We tend to focus on the borders at this time of year, eager to see colour returning to replace the browns and greys, beaming at primroses and bluebells and lady’s smock, but if you look up there is drama on high too, as the giants of the garden ponder their appearance. Our huge lime tree is only just in leaf, while the pair of walnuts are still spikily resistant. The whitebeam ghosts by the pond, the silvery grey leaves forming a perfect cone, each branch carrying its little candelabra flower.



The oak has only just come into flower, with gleaming baby leaves slowly uncurling, bestowing a golden aura on the tree. Oaks are monoecious, meaning each tree carries separate male and female catkins and flowers, allowing reproduction (through acorns) to occur without need of another oak nearby.

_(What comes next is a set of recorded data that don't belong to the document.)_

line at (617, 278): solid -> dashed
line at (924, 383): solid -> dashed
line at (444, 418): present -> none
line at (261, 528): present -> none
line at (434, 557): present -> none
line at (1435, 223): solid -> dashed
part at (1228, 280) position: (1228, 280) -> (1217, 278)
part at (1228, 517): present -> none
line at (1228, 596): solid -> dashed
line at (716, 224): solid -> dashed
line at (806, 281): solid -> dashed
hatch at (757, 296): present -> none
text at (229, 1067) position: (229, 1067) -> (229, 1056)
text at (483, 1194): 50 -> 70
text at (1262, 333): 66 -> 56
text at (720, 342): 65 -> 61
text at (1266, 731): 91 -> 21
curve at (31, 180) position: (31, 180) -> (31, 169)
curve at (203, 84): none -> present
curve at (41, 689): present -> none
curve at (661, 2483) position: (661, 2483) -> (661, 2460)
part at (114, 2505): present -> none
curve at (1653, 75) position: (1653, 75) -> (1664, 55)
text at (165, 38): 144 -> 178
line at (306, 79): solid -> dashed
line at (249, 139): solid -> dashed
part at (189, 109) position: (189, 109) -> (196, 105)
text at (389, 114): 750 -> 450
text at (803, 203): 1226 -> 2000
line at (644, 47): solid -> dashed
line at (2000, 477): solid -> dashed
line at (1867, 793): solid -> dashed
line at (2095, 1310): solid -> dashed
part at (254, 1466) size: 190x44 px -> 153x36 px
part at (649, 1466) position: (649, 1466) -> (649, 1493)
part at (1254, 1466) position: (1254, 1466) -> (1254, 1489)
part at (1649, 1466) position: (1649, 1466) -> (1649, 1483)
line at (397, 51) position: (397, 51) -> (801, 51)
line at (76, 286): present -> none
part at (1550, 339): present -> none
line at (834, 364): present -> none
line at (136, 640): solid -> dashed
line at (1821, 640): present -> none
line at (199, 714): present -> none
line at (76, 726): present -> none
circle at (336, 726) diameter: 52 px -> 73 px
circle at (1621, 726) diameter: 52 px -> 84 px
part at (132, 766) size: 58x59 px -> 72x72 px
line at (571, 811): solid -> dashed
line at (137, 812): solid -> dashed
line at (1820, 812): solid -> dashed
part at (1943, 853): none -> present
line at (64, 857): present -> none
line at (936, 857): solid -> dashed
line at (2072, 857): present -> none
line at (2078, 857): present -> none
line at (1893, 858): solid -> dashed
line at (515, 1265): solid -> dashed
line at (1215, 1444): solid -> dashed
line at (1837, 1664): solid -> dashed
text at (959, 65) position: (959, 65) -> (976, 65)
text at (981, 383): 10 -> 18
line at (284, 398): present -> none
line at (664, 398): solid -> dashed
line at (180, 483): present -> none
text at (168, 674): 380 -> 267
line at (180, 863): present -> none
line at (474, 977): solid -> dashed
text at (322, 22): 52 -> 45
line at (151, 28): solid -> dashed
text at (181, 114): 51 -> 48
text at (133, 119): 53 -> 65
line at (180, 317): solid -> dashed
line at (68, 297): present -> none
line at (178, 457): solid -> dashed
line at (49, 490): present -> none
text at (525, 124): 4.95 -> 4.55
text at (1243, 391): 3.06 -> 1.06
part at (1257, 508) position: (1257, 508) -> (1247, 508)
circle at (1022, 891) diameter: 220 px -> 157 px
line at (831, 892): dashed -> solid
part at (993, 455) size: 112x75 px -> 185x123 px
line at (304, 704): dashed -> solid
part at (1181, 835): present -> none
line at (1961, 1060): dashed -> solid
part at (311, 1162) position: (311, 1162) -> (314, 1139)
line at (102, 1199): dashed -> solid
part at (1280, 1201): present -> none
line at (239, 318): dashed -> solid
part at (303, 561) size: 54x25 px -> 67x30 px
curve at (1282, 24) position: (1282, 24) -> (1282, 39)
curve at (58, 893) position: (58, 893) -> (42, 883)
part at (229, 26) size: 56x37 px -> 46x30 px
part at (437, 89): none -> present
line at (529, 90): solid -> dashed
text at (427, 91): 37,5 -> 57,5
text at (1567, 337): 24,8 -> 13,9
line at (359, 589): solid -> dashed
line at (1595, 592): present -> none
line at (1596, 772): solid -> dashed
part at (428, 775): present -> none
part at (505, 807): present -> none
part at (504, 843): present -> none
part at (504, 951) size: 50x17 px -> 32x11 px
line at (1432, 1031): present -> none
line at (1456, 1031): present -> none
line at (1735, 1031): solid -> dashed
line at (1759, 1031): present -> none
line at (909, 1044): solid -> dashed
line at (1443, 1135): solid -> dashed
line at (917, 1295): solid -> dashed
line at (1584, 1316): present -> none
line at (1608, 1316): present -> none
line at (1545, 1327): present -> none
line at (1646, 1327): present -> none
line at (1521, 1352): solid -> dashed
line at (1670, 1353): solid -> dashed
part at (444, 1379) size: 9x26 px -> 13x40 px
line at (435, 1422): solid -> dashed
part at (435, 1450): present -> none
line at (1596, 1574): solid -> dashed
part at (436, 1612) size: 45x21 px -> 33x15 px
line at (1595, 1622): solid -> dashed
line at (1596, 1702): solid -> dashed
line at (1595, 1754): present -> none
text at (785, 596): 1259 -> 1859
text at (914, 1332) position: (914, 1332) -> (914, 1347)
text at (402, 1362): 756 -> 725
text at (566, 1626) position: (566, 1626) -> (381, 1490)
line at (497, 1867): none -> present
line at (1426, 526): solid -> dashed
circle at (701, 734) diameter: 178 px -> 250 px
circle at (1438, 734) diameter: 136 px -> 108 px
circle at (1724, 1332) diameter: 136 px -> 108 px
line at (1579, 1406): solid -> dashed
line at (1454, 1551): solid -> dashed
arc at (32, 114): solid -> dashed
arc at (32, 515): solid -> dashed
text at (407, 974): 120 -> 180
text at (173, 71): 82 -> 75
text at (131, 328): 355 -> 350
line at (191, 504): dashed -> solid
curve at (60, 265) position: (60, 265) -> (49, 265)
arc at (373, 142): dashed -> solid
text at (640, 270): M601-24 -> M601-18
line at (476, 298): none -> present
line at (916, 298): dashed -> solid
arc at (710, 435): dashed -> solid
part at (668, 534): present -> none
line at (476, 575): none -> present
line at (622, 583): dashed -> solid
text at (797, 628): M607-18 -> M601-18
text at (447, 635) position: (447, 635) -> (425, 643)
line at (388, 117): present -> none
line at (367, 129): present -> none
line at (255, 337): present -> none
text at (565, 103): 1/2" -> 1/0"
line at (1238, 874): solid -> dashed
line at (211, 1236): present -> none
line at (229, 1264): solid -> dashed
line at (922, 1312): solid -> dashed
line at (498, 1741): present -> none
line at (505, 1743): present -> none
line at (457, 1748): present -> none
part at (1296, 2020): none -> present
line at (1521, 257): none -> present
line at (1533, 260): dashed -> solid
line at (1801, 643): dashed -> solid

Walking past a low hanging branch fluttering with the goldgreen filaments, there is something odd about this moment, the thought of an oak flowering. The moment of vulnerability, of exposure, in this enormous organism feels disconcerting somehow, as if 200 year old trees have no business with the frivolities of flowering. We grow up with references to the oak, beloved here as in many countries, and immortalised in history, religion and mythology as shelter to kings, guardians of biblical righteousness, stalwarts of Norse gods, heart of the British Navy, and now here are these tiny, delicate flowers upon which the tree’s future depends, looking as if they could be ripped apart by a gust of wind. From fragility to full armour - after anything from six to eighteen months depending on variety, acorns, like their parents, are stuffed full of tannic acid, and girded in their shells, ready for the world. And after contemplating the flowers, I find testimony to their success in the nearby border - a little colony of baby oaks.




Chilly days and colder nights have affected other garden inhabitants. I have seen bumble bee queens for the last few weeks, but not in the same numbers as last year. In the wood we watched a tawny mining bee rootling around in the bluebells, and I have been divebombed by a few bee flies while weeding. Best of all was seeing a handful of ashy mining bees investigating the paving slab gaps and south facing wall of the house with a view to setting up home - much as I love the big bumblers, it is these little panda faced silver and black bees which win my vote every time. Butterflies seem to only just be on the wing, with a few speckled woods, small blues and an occasional brimstone gracing us with that acid flash of yellow. Sometimes you have to look really closely though, as when I thought there was a speck of leaf debris in a tulip, then realised I was looking at the exceedingly elegant home of a tiny green orb spider.